In light of the abovementioned sources, this matter is not surprising at all. This is not only because illicit relations is one of the sins that caused the destruction of the First Temple; it is an integral component of the Canaanite paganism that contaminated the Land of Israel during the First Temple Era. In a different sense, in the sources above we saw that the religious connection with the Divine Presence is described with the terminology of a spousal relationship. Therefore, to a certain extent, we may see a link between the two inclinations.
However, as told in the aggada, the Jews understand quickly that eradicating this inclination towards illicit relations would destroy the world, as all reproduction and procreation, which allows the world to feed and propagate itself, depends on the existence of the inclination toward illicit relations. Therefore, they must let the creature that represents the sinful inclination survive.
“So they put out his eyes and let him go” — In other words, they blind it, the result being that a person no longer desires to have sexual relations with close family members. It is difficult to understand why this is the effect of blinding the sinful inclination. The sense of sight is certainly integral in forming lustful thoughts, so weakening it by blinding it does make logical sense. Nevertheless, it is unclear what incest has to do with this act specifically.
In the next shiur, we will address an additional brief aggada cited below in the sugya in Yoma, immediately after the aggada we have analyzed here, and we will attempt to find the contribution of the shared context of these two aggadot.
Translated by Yoseif Bloch

[1] There is a widespread misconception that the official view of Chazal is that the Divine Presence was not to be found in the Second Temple, but this idea appears consistently in the Babylonian Talmud only. According to sources from the Land of Israel, God did reside in the Second Temple. See the details of this position in G. Sasson, “Nokhechut Ha-Shekhina Be-Mikdash Sheini: Bein Chakhmei Bavel Le-Chakhmei Eretz Yisrael,” Mada’ei Ha-Yahadut 48 (5772), pp. 49-71.

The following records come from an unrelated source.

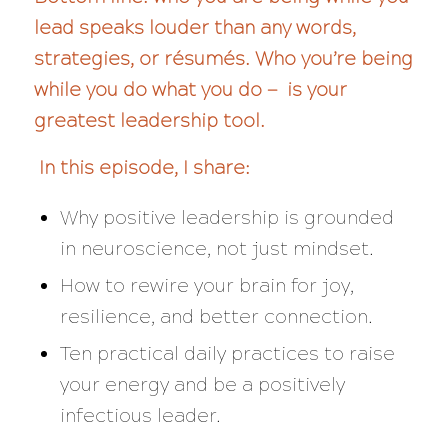
lead speaks louder than any words,
strategies, or résumés. Who you’re being
while you do what you do — is your
greatest leadership tool.
In this episode, I share:
Why positive leadership is grounded
in neuroscience, not just mindset.
How to rewire your brain for joy,
resilience, and better connection.
Ten practical daily practices to raise
your energy and be a positively
infectious leader.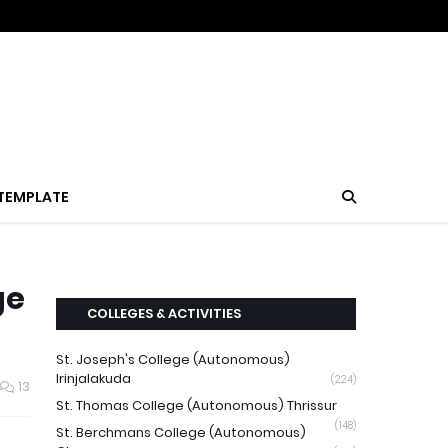
TEMPLATE
ge
COLLEGES & ACTIVITIES
St. Joseph's College (Autonomous)
Irinjalakuda
(224)
13
St. Thomas College (Autonomous) Thrissur
(148)
St. Berchmans College (Autonomous)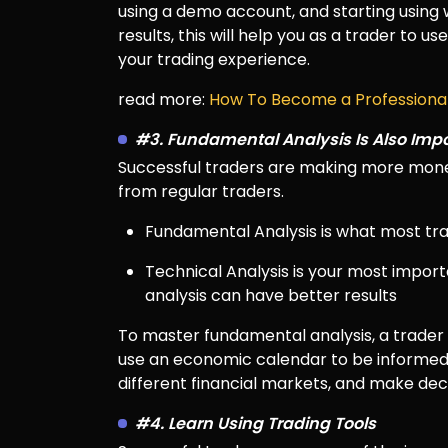
using a demo account, and starting using w
results, this will help you as a trader to 
your trading experience.
read more:
How To Become a Professional
#3. Fundamental Analysis Is Also Imp
Successful traders are making more money
from regular traders.
Fundamental Analysis is what most tra
Technical Analysis is your most impor
analysis can have better results
To master fundamental analysis, a trade
use an economic calendar to be informed
different financial markets, and make dec
#4. Learn Using Trading Tools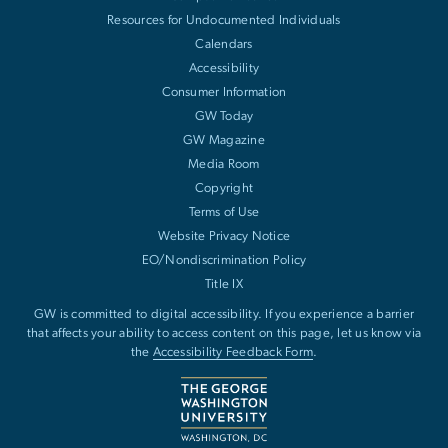
Resources for Undocumented Individuals
Calendars
Accessibility
Consumer Information
GW Today
GW Magazine
Media Room
Copyright
Terms of Use
Website Privacy Notice
EO/Nondiscrimination Policy
Title IX
GW is committed to digital accessibility. If you experience a barrier
that affects your ability to access content on this page, let us know via
the
Accessibility Feedback Form
.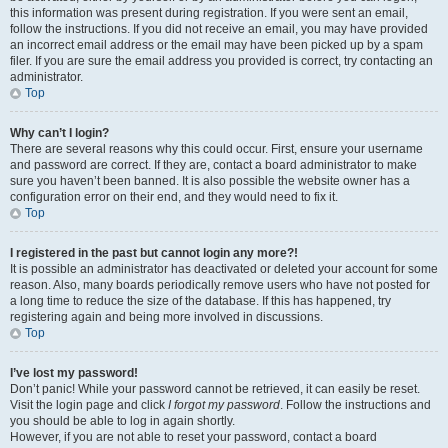
this information was present during registration. If you were sent an email,
follow the instructions. If you did not receive an email, you may have provided
an incorrect email address or the email may have been picked up by a spam
filer. If you are sure the email address you provided is correct, try contacting an
administrator.
Top
Why can’t I login?
There are several reasons why this could occur. First, ensure your username
and password are correct. If they are, contact a board administrator to make
sure you haven’t been banned. It is also possible the website owner has a
configuration error on their end, and they would need to fix it.
Top
I registered in the past but cannot login any more?!
It is possible an administrator has deactivated or deleted your account for some
reason. Also, many boards periodically remove users who have not posted for
a long time to reduce the size of the database. If this has happened, try
registering again and being more involved in discussions.
Top
I’ve lost my password!
Don’t panic! While your password cannot be retrieved, it can easily be reset.
Visit the login page and click
I forgot my password
. Follow the instructions and
you should be able to log in again shortly.
However, if you are not able to reset your password, contact a board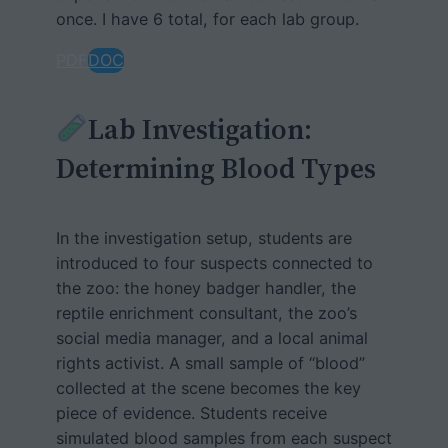
once. I have 6 total, for each lab group.
PDF
DOC
Lab Investigation:
Determining Blood Types
In the investigation setup, students are
introduced to four suspects connected to
the zoo: the honey badger handler, the
reptile enrichment consultant, the zoo’s
social media manager, and a local animal
rights activist. A small sample of “blood”
collected at the scene becomes the key
piece of evidence. Students receive
simulated blood samples from each suspect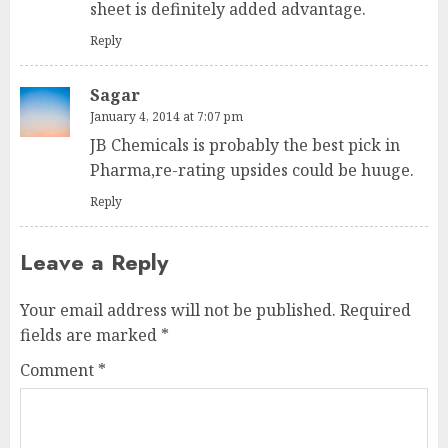
sheet is definitely added advantage.
Reply
Sagar
January 4, 2014 at 7:07 pm
JB Chemicals is probably the best pick in
Pharma,re-rating upsides could be huuge.
Reply
Leave a Reply
Your email address will not be published.
Required
fields are marked
*
Comment
*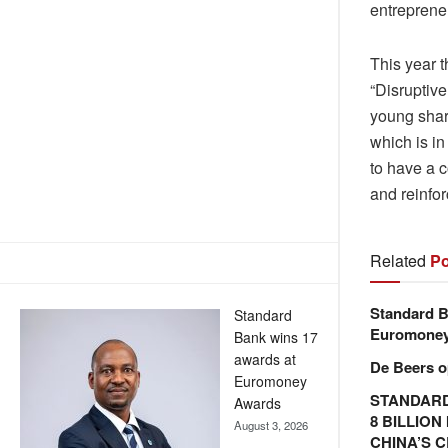
entreprene
This year 
“Disruptiv
young sharp
which is in
to have a 
and reinfor
Related
Po
Standard B
Standard
Euromone
Bank wins 17
awards at
De Beers o
Euromoney
STANDARD
Awards
8 BILLIO
August 3, 2026
CHINA’S 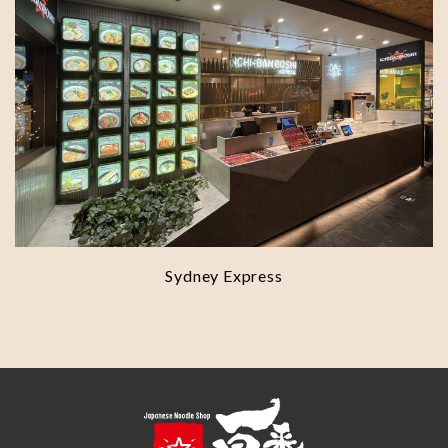
Sydney Express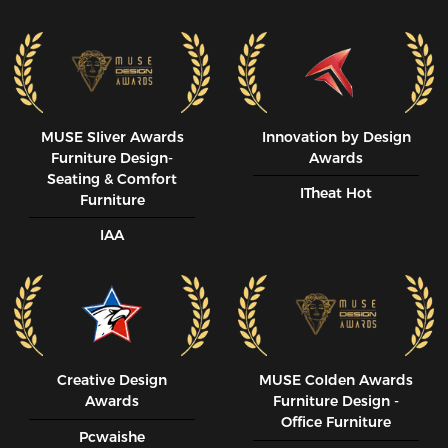
MUSE SIiver Awards
Innovation by Design
Furniture Design-
Awards
Seating & Comfort
ITheat Hot
Furniture
IAA
Creative Design
MUSE CoIden Awards
Awards
Furniture Design -
Office Furniture
Pcwaishe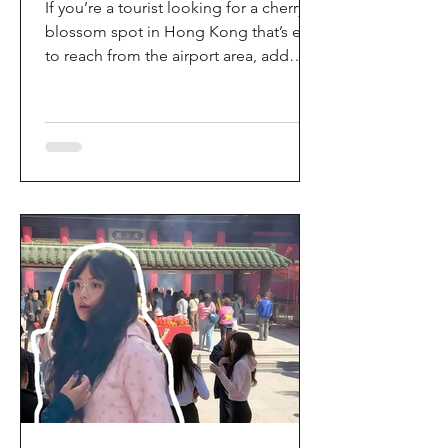
If you’re a tourist looking for a cherry
blossom spot in Hong Kong that’s easy
to reach from the airport area, add
HKIA’s Cherry Blossom Garden (櫻花園)
to your itinerary. Every spring, the
garden turns into a dreamy pink sakura
walkway, using cherry blossom
varieties chosen to suit Hong Kong’s
climate—so you can enjoy a “Japan-
style” spring photo moment without
leaving the city. Why it’s worth a visit
(for tourists) This is one of the most
convenient seasonal attractions near H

[2] Later in the sugya, R. Acha bar Ya’akov suggests that the reference is to the Second Temple Era. However, the simple understanding is that R. Nachman is not referring to this period; see below and next footnote.
[3] The manner in which R. Nachman phrases it is very interesting: “When she is divorced, she goes back to her earlier state of affection.” This is not what we might expect about a divorced couple; the relationship between ex-spouses is usually antagonistic, engendering a permanent distance between the two former spouses. Apparently, although R. Nachman sees the Second Temple Era as one of divorce, it is a temporary status that is destined to end in reconciliation and remarriage. In this sense, the Second Temple Era may be compared to the era of the Tabernacle in the desert, an existing relationship in which there is shame and demureness, but the ultimate goal is the intimacy of consummated marriage.